Prosecutor: Murder suspect forged victim’s will, attempted to flee country

The Central Islip woman indicted last week in the Aquebogue murder of Lee Pedersen was arrested in December for forging his will, a prosecutor said at her arraignment Monday.

Police arrested Donatila O’Mahony, 41, on grand larceny and forgery charges at John F. Kennedy Airport on Dec. 28, 2020, where they found her with her daughter and a pair of one-way tickets to El Salvador, said Assistant Suffolk County District Attorney Frank Schroeder. He said her house in Central Islip had been “packed” and she had also recently changed the license plates on her car to Texas plates.

Ms. O’Mahony has been held in the Suffolk County Jail in Riverside since her December arrest and on Monday, as she was arraigned on a second-degree murder charge, she was denied bail by Judge Anthony Senft, who called her a “significant flight risk.”

Prosecutors described Ms. O’Mahony, who pleaded not guilty at her arraignment Monday, as an “acquaintance” of Mr. Pedersen, who they said was found dead in his Pine Avenue home on March 9, 2020, the victim of a single gunshot wound to the back of his head.

Mr. Schroeder said investigators noticed that following Mr. Pedersen’s death, Ms. O’Mahony “became obsessed” with finding his will, which he said police had in their possession. Mr. Schroeder said Ms. O’Mahony, unaware that police already had a copy of a will bequeathing Mr. Pedersen’s possessions to a different “close friend,” later produced her own version.

“This will was a forgery,” Mr. Schroeder said of the document Ms. O’Mahony produced. “In this forged will, the defendant made herself the executor of the will and bequeathed the Aquebogue house to herself, disinheriting Mr. Pedersen’s close friend.”

After hearing the evidence in the case, a Suffolk County Grand Jury indicted Ms. O’Mahony on the murder charge last week, Mr. Schroeder said.

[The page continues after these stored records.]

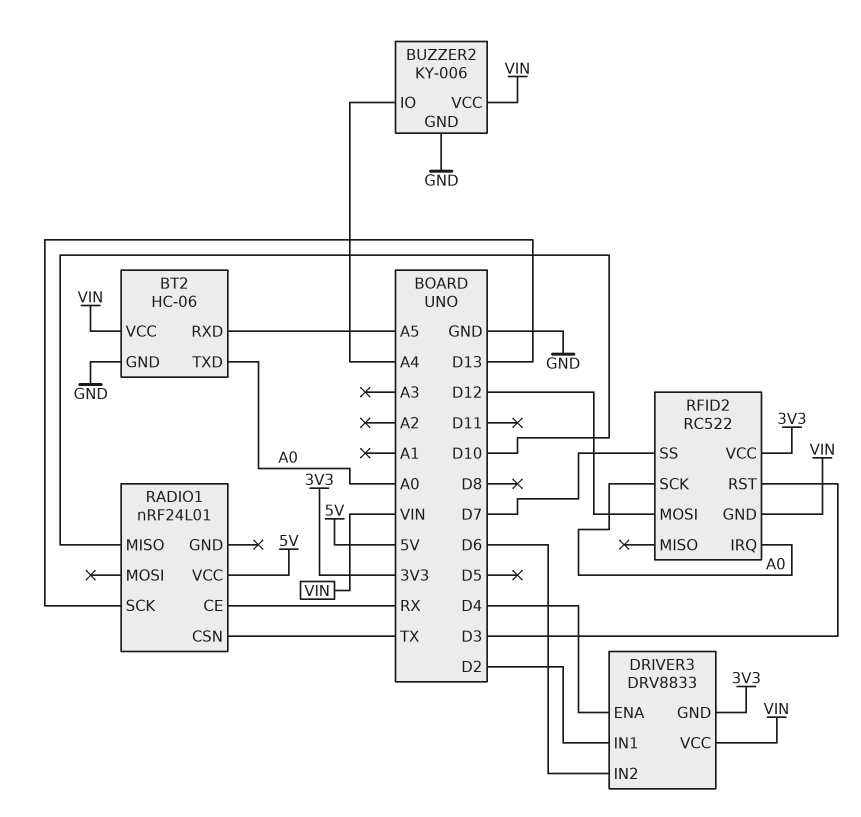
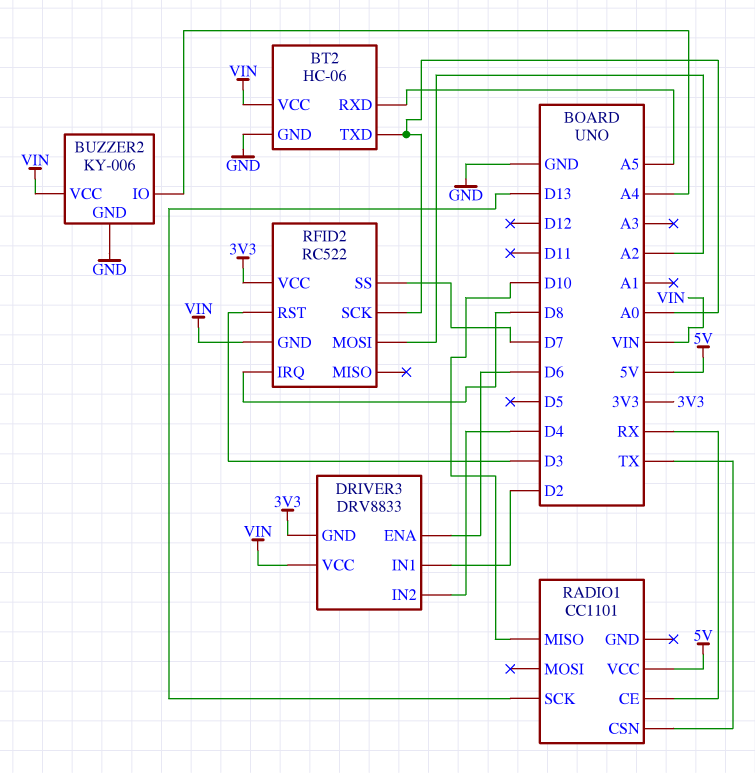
DRIVER3 pin ENA: D4 -> D6
DRIVER3 pin IN2: D6 -> D4
RADIO1: nRF24L01 -> CC1101
RFID2 pin IRQ: A0 -> D8
RFID2 pin MOSI: D12 -> A2

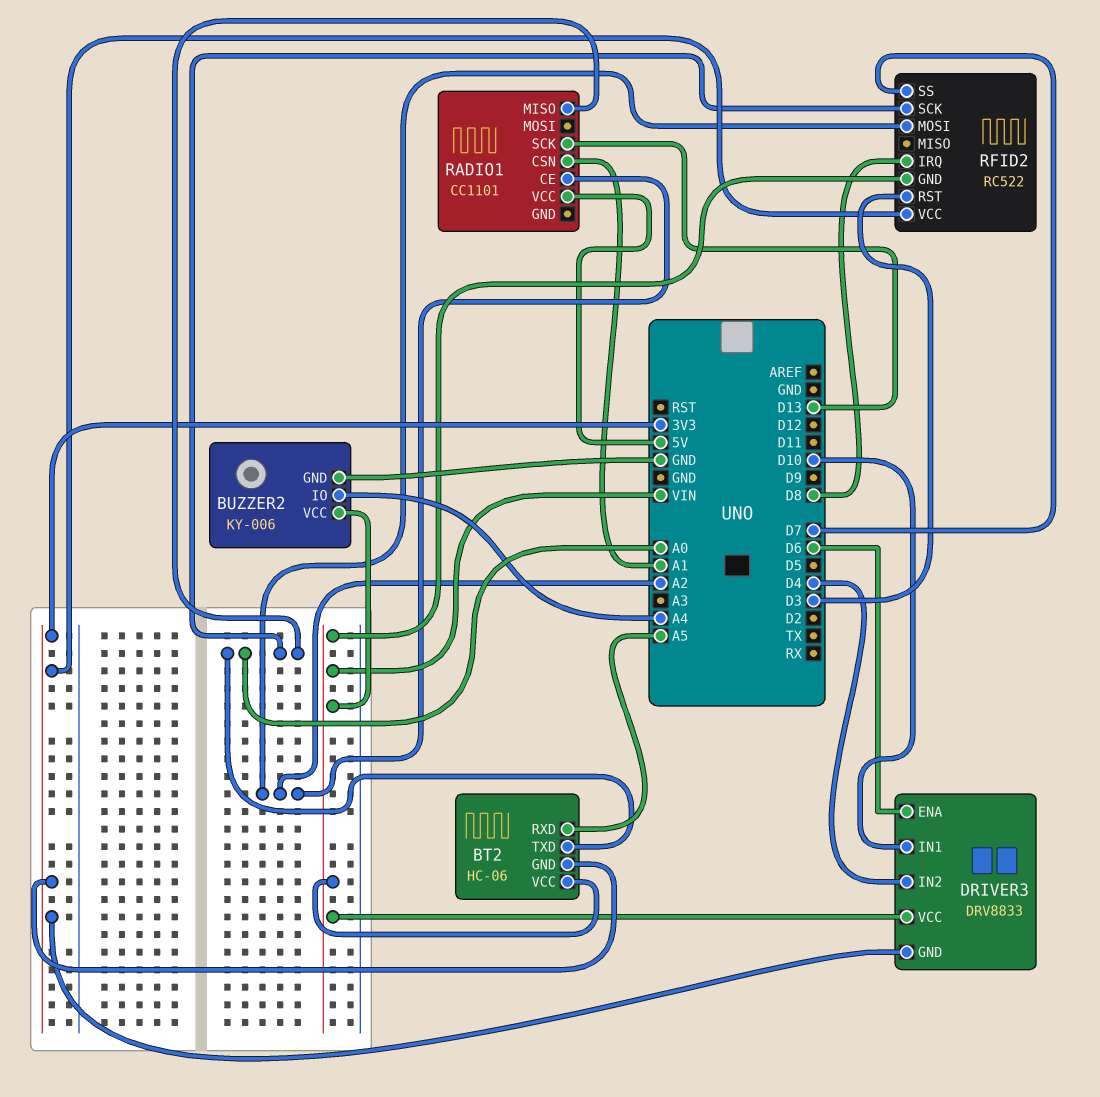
BT2 pin GND: GND -> 3V3
DRIVER3 pin IN1: D2 -> D10
RADIO1 pin CE: RX -> A2
RADIO1 pin CSN: TX -> A1
RADIO1 pin MISO: D10 -> A0

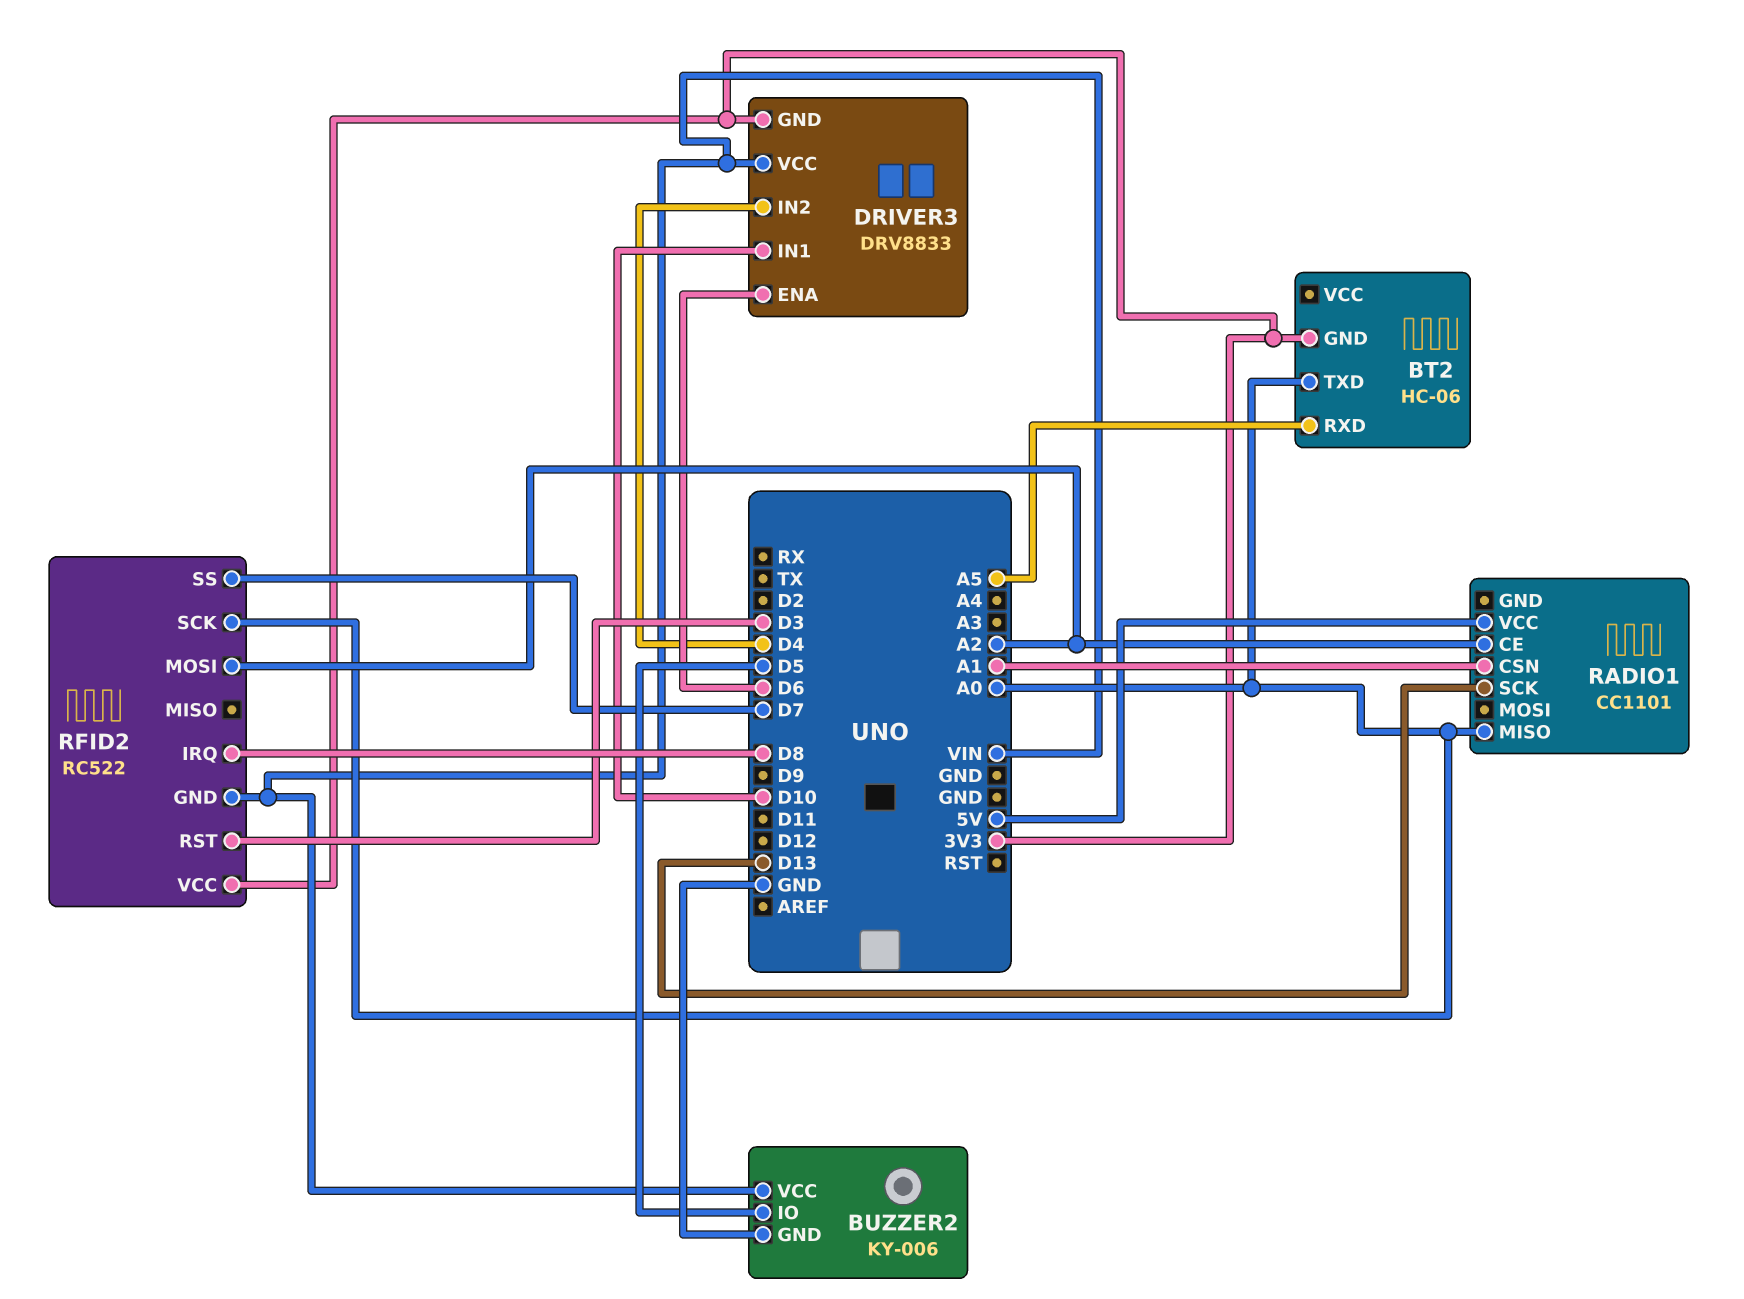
BT2 pin VCC: VIN -> none
BUZZER2 pin IO: A4 -> D5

Appearing virtually from jail, Ms. O’Mahony, a citizen of El Salvador, pleaded with Judge Senft to grant her bail so she can take care of her 6-year-old daughter, who she said is currently being watched by her mother. Ms. O’Mahony said her daughter’s father died four years ago. Court records and an obituary published online show Ms. O’Mahony had been married to attorney William O’Mahony, who died March 11, 2017 at the age of 49. Mr. O’Mahony had a practice focused in commercial law and insurance litigation in Brooklyn.

Ms. O’Mahony said she had no intention of fleeing the country when she arrived at JFK in December and was instead hoping to visit her home country for several months with a plan to return.

“I have no intention of going anywhere,” she told the judge.

Attorney Jason Bassett, who represented Ms. O’Mahony at the arraignment, said his client “denies any involvement in this sordid ordeal.”